What it Means to be Historically Shallow
More or less every thinking man has at one point in his life uttered or at least heard the phrase “X is a-historical” or “Y is not in continuity with history”. Admittedly, this doesn’t apply to thinking middle aged children one must often deal with in the public sphere of our day, but the question still stands: what exactly do we mean when we claim that something is historically shallow?
In this podcast we’ll try to find the answer, because, whether or not our answer is adequate, some answer has to exist.
This presupposition is not shared by conservatives who work on assumption that roots of tradition(s) are in themselves something that should be upheld without thinking and that thinking in itself act as acid solvent upon all real historical roots and, hence, the origins of peoples and nations.
Needless to say, we don’t share this opinion.

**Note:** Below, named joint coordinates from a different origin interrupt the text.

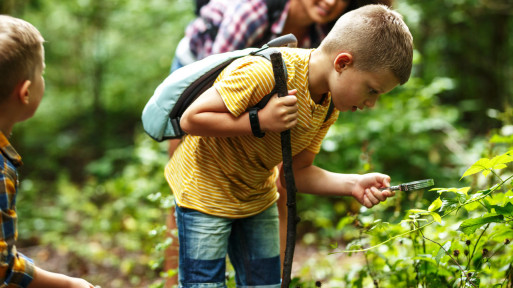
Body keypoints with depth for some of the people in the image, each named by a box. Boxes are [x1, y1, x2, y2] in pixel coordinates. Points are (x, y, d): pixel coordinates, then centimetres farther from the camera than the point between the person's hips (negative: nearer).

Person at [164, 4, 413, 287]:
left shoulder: (328, 107, -6)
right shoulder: (263, 73, -33)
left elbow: (297, 171, -2)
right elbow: (191, 119, -29)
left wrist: (352, 184, -16)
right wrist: (260, 122, -35)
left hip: (258, 197, 7)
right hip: (204, 190, -7)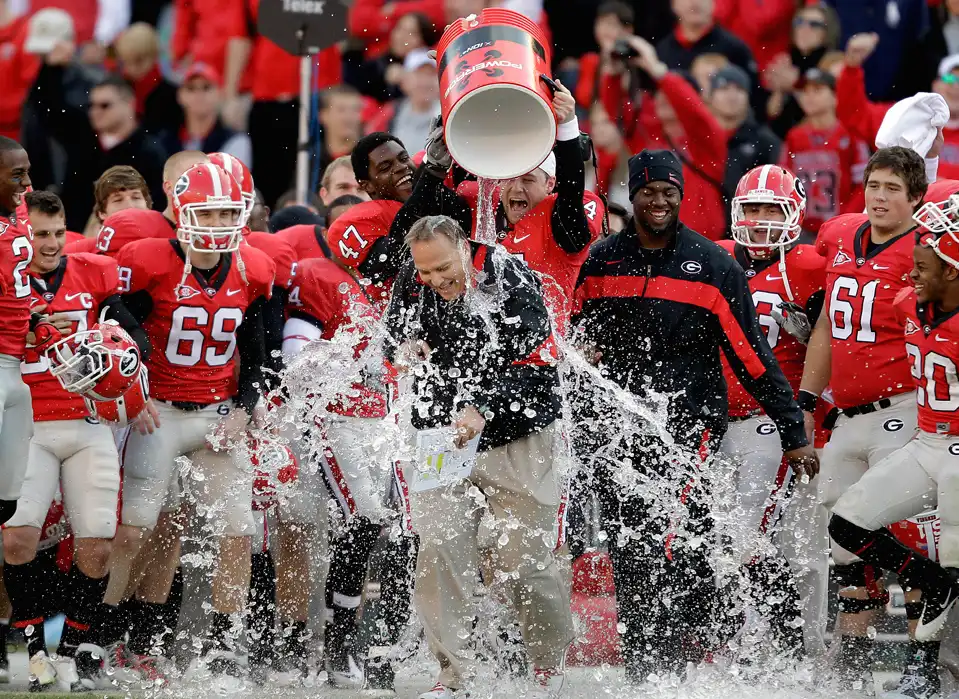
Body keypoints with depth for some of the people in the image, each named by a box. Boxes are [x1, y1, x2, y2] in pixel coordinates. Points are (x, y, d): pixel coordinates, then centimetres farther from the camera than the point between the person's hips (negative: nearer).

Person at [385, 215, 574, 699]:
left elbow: (527, 363, -24)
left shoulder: (510, 278, -17)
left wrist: (482, 409, -38)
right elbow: (395, 337, 17)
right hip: (440, 436, 4)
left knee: (523, 559, -3)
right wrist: (407, 349, -7)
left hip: (515, 439, -4)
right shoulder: (411, 281, -2)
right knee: (438, 551, -7)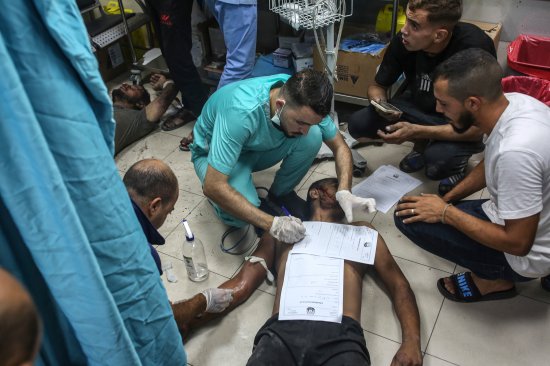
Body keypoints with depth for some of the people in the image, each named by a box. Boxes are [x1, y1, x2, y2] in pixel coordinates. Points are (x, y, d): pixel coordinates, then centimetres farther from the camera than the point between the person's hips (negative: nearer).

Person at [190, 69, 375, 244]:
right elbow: (212, 186, -40)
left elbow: (339, 146, -11)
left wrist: (344, 191, -29)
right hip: (214, 152, -4)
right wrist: (271, 223, -41)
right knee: (240, 214, -34)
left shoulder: (306, 103, -24)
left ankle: (281, 193, 2)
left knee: (313, 137, -23)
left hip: (259, 147, 5)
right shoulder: (242, 112, -41)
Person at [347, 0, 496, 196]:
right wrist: (379, 102, -25)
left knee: (436, 163, -35)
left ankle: (457, 160, 4)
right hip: (419, 108, 5)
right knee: (357, 123, -15)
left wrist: (416, 131, -37)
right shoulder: (403, 41, -19)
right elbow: (378, 86, -1)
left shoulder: (475, 47, -31)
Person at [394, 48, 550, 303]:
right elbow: (490, 165, 9)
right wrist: (447, 199, 3)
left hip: (529, 254, -8)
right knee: (414, 207, 12)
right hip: (521, 217, 8)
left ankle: (493, 279, 2)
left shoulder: (515, 150, -37)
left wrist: (445, 212, -19)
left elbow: (518, 243, -27)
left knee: (408, 217, -14)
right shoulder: (514, 101, -10)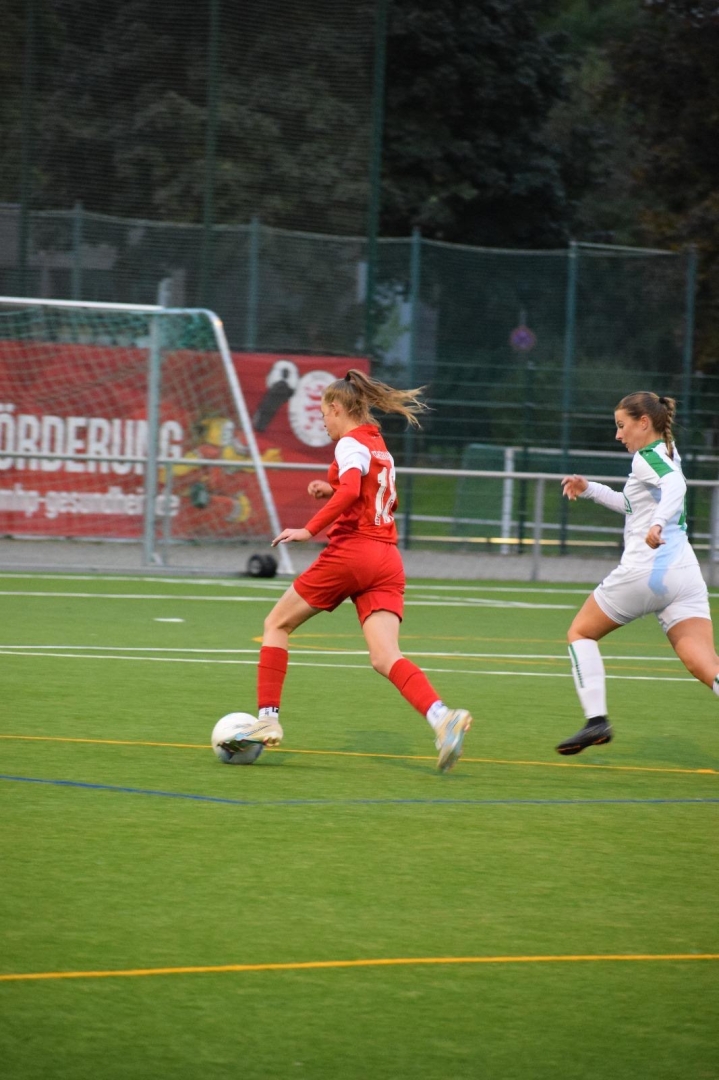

We start by laying out the problem of dialectics between conservatives and “progressives” and point out the insufficiency of the conservative – literary “reactionary” – mentality.
Then we proceed to lay out the metaphysical basis of historical roots through analysis of Aristotle’s dictum according to which everything coming to pass naturally, or essentially, “comes to pass always or for the most time”.
We conclude with some remarks on our day and age, and the curious prevalence of formal legal systems over unique and individual traditions, embodied in ethnicity, religion and traditional philosophy.